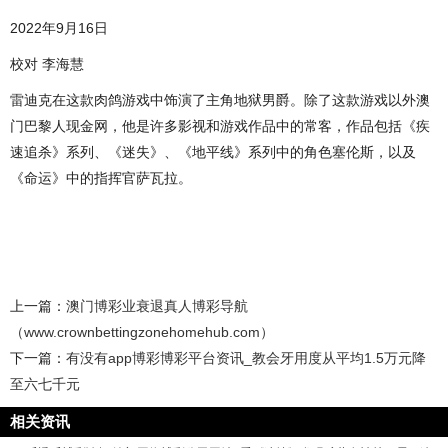
2022年9月16日
校对 李海慧
雷迪克在这款肉鸽游戏中饰演了主角地狱男爵。除了这款游戏以外澳
门巴黎人现金网，他是许多影视和游戏作品中的常客，作品包括《疾
速追杀》系列、《迷失》、《地平线》系列中的角色塞伦斯，以及
《命运》中的指挥官萨瓦拉。
上一篇：
澳门博彩业衰退真人博彩导航
（www.crownbettingzonehomehub.com）
下一篇：
有没有app博彩博彩平台资讯_教会牙用度从平均1.5万元降
至六七千元
相关资讯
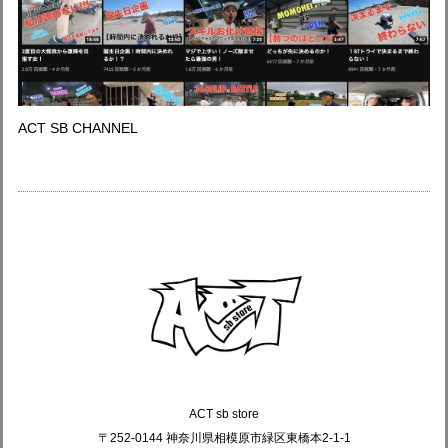
ACT SB CHANNEL
ACT sb store
〒252-0144 神奈川県相模原市緑区東橋本2-1-1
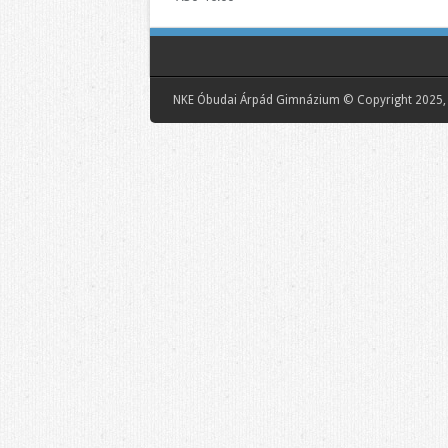
NKE Óbudai Árpád Gimnázium © Copyright 2025, 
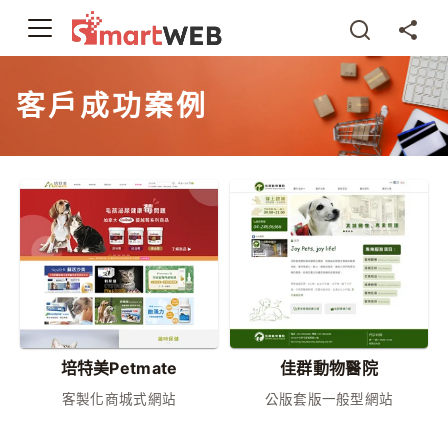
客戶成功案例
培特美Petmate
佳群動物醫院
客製化商城式網站
公版套版一般型網站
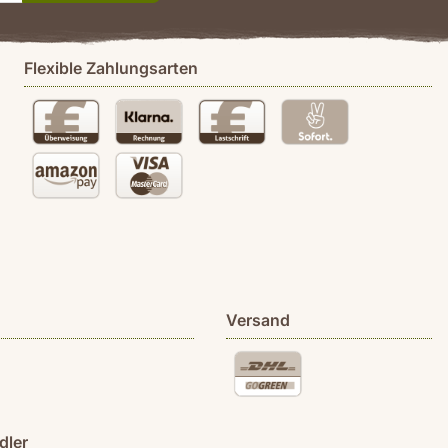
Flexible Zahlungsarten
Versand
dler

▶ **Exercise instructions**
Return the material exactly as given, apart from the pictures.

▶ **Reply to the task**
2022年9月16日
校对 李海慧
雷迪克在这款肉鸽游戏中饰演了主角地狱男爵。除了这款游戏以外澳
门巴黎人现金网，他是许多影视和游戏作品中的常客，作品包括《疾
速追杀》系列、《迷失》、《地平线》系列中的角色塞伦斯，以及
《命运》中的指挥官萨瓦拉。
上一篇：
澳门博彩业衰退真人博彩导航
（www.crownbettingzonehomehub.com）
下一篇：
有没有app博彩博彩平台资讯_教会牙用度从平均1.5万元降
至六七千元
相关资讯
ACT SB CHANNEL
ACT sb store
〒252-0144 神奈川県相模原市緑区東橋本2-1-1
NKE Óbudai Árpád Gimnázium © Copyright 2025, 
客戶成功案例
培特美Petmate
佳群動物醫院
客製化商城式網站
公版套版一般型網站
Flexible Zahlungsarten
Versand
dler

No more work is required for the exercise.